3.2Vervolgens is de vraag of eisers artikel 2.1, eerste lid, onder c, van de Wabo overtreden.Op zichzelf is het juist dat het in strijd is met het bestemmingsplan dat er twee woningen op het perceel worden bewoond. De voorzieningenrechter moet echter ook vaststellen dat voor zowel de oude als de nieuwe woning een vergunning is verleend. Voor de nieuwe woning geldt daarbij dat in de omgevingsvergunning expliciet staat vermeld dat getoetst is aan het bestemmingsplan en dat het daarmee in overeenstemming is. Daarin past dat verweerder in die omgevingsvergunning enkel toestemming heeft gegeven om te bouwen. Dat verweerder hier bedoeld heeft dat enkel dan geen strijd is met het bestemmingsplan als de oude woning wordt gesloopt, doet aan deze eenduidige overweging in de omgevingsvergunning niet af.
Daarom heeft verweerder op dit punt ten onrechte handhavend opgetreden.
Wat betekent dit voor het beroep en het verzoek om voorlopige voorziening?
4. Omdat verweerder ten onrechte handhavend heeft opgetreden, is het beroep gegrond. De overige gronden die eisers hebben opgevoerd, hoeven geen bespreking meer.
De voorzieningenrechter zal het geschil finaal beslechten. Omdat verweerder ten onrechte handhavend heeft opgetreden, moet ook het primaire besluit worden herroepen.
5. Omdat het beroep gegrond is, is er geen reden meer om een voorlopige voorziening te treffen.

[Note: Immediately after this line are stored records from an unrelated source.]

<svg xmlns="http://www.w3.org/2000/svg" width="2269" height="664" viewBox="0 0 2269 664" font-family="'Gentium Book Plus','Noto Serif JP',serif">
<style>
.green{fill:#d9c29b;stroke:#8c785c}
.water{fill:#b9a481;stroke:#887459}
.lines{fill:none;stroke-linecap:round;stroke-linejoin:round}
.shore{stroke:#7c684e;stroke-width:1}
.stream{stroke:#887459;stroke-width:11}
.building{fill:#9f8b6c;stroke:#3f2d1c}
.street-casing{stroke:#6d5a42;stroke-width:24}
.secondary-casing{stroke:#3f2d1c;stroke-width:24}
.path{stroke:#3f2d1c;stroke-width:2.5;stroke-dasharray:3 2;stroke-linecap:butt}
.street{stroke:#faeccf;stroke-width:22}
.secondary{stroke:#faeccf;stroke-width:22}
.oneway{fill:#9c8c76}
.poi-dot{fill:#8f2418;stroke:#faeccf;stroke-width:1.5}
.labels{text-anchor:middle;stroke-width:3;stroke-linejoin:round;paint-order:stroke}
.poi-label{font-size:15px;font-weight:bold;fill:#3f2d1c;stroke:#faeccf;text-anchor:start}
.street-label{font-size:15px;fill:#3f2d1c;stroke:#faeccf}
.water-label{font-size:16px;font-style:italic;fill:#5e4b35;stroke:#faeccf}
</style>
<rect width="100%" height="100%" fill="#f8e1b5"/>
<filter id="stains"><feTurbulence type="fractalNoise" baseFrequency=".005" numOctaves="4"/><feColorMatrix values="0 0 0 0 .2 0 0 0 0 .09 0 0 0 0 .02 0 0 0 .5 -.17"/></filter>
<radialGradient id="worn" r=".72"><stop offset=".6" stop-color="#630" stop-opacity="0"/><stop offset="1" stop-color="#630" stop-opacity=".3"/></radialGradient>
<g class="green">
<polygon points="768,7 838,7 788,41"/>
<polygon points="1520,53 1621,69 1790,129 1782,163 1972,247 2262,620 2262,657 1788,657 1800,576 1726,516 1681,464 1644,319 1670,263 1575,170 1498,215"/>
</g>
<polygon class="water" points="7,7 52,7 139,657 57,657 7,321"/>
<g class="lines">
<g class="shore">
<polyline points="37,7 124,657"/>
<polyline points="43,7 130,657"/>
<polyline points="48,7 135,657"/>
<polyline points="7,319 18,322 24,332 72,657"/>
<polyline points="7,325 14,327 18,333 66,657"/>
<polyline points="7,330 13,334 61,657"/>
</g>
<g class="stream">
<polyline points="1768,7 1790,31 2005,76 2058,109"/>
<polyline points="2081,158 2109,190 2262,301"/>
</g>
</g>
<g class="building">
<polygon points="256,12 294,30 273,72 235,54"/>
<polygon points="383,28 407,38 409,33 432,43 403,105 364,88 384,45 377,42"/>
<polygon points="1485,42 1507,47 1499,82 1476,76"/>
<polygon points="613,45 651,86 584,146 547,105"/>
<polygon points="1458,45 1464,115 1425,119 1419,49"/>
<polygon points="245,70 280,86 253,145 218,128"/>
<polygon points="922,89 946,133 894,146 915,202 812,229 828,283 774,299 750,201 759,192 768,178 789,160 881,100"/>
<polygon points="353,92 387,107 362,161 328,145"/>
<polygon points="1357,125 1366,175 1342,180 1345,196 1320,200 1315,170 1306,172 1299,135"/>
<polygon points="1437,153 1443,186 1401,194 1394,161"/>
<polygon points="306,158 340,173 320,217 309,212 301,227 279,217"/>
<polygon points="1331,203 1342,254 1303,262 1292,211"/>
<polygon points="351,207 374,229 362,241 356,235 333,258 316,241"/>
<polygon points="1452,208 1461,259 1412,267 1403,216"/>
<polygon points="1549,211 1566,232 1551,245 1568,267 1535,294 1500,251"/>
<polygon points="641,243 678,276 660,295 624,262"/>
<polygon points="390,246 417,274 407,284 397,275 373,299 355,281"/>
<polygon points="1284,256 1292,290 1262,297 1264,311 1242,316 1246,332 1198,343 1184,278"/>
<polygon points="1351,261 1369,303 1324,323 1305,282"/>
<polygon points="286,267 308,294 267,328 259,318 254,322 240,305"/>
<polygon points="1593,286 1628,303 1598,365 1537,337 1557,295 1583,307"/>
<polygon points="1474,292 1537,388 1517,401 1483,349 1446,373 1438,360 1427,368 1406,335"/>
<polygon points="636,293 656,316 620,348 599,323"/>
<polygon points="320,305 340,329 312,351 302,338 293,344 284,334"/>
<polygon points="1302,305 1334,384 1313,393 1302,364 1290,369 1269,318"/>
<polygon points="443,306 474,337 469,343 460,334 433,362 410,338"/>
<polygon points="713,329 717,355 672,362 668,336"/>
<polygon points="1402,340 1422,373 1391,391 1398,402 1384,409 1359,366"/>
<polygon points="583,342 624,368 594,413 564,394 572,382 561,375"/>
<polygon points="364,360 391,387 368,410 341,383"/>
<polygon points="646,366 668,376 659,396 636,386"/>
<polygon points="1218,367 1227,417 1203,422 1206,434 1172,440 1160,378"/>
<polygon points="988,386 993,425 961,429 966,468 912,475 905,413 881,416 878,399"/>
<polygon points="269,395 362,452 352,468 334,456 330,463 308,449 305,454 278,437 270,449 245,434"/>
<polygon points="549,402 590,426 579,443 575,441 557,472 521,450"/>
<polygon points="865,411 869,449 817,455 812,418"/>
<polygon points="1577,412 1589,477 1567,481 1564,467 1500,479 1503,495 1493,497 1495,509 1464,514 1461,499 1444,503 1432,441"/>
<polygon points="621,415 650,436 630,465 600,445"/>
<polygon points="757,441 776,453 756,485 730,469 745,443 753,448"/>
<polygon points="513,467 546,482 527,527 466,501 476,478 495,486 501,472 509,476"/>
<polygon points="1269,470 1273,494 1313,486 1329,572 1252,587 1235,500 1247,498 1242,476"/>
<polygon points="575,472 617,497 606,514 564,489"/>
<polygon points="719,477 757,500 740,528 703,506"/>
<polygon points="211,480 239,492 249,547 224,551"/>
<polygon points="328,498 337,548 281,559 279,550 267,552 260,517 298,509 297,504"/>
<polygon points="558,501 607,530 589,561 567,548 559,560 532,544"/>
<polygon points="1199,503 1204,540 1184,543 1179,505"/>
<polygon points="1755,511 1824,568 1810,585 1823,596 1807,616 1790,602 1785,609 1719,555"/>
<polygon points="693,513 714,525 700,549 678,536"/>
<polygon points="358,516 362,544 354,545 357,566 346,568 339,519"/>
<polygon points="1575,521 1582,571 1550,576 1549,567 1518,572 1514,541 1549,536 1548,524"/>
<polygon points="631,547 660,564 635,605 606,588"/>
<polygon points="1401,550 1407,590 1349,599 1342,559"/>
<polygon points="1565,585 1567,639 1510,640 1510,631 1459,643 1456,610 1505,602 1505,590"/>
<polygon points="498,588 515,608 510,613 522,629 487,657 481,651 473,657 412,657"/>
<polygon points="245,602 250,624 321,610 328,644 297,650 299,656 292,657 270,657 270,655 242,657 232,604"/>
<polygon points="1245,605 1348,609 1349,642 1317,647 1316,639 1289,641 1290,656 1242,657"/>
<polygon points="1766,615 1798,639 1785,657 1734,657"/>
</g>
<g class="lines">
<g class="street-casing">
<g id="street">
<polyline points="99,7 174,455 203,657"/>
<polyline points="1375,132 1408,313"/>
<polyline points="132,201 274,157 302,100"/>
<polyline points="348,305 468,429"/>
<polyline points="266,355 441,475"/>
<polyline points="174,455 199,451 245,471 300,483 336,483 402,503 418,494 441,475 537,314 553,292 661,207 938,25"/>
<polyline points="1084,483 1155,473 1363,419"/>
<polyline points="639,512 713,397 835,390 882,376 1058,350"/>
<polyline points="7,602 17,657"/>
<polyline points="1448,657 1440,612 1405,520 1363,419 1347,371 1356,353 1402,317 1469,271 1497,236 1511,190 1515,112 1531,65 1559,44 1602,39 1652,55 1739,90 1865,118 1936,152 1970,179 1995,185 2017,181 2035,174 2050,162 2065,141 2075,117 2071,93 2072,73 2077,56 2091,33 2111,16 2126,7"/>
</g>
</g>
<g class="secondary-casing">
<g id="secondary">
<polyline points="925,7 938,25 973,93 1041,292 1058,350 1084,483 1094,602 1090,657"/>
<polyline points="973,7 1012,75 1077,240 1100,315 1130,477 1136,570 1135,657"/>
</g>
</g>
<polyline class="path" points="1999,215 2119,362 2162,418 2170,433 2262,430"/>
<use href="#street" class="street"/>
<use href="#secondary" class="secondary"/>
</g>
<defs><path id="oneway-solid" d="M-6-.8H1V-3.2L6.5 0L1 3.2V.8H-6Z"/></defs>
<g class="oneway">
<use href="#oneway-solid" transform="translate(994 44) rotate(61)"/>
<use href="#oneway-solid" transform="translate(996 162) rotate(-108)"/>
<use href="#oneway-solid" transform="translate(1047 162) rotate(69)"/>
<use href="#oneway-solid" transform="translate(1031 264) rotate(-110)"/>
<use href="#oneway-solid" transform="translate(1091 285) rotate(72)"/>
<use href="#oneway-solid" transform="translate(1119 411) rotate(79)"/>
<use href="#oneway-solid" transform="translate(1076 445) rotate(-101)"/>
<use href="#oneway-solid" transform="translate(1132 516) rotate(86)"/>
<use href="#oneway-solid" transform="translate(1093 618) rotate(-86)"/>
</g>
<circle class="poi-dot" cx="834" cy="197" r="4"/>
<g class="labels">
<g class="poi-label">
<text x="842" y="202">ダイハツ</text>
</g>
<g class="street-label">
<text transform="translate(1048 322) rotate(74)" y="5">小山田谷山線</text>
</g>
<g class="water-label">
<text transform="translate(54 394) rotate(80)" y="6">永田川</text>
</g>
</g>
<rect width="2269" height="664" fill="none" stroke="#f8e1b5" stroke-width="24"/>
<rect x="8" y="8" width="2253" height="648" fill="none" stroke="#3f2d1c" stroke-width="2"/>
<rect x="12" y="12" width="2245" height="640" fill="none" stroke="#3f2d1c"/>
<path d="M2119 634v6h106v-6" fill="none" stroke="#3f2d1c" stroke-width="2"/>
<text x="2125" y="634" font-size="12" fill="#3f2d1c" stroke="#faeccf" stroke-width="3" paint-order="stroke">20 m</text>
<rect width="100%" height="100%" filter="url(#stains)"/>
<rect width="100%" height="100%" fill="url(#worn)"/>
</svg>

Nader overleg tussen partijen
6. De voorzieningenrechter merkt ten overvloede het volgende op. Op de zitting is met partijen besproken dat zij met elkaar in gesprek zullen gaan. Eisers hebben laten weten dat zij de oude woning willen slopen, zodra de huidige 94-jarige huurster van het achterste deel van de oude woning geen gebruik meer maakt. Verweerder heeft laten weten te willen meewerken aan het verlengen van de begunstigingstermijn voor zolang de huurster die nu in de oude woning woont daarvan gebruik maakt, met een maximumtermijn van vijf jaar. Daarover gaan partijen nader in overleg. Hierover hoeft de voorzieningenrechter geen oordeel te geven.
Vergoeding proceskosten; griffierecht
7. De voorzieningenrechter veroordeelt verweerder in de door eisers gemaakte proceskosten. Deze worden als volgt berekend. Eisers hebben zich laten bijstaan door een gemachtigde. Deze gemachtigde heeft vijf proceshandelingen verricht: het indienen van een bezwaarschrift, het verschijnen op de hoorzitting, het indienen van het beroepschrift, het indienen van het verzoekschrift en het verschijnen op de zitting. Deze proceshandelingen leveren ieder één punt op met een waarde van € 534. Dat betekent dat de totale proceskosten € 2.670 bedragen.
8. Ook moet verweerder het door eisers betaalde griffierecht voor het beroep en het verzoek om voorlopige voorziening van in totaal € 356 vergoeden.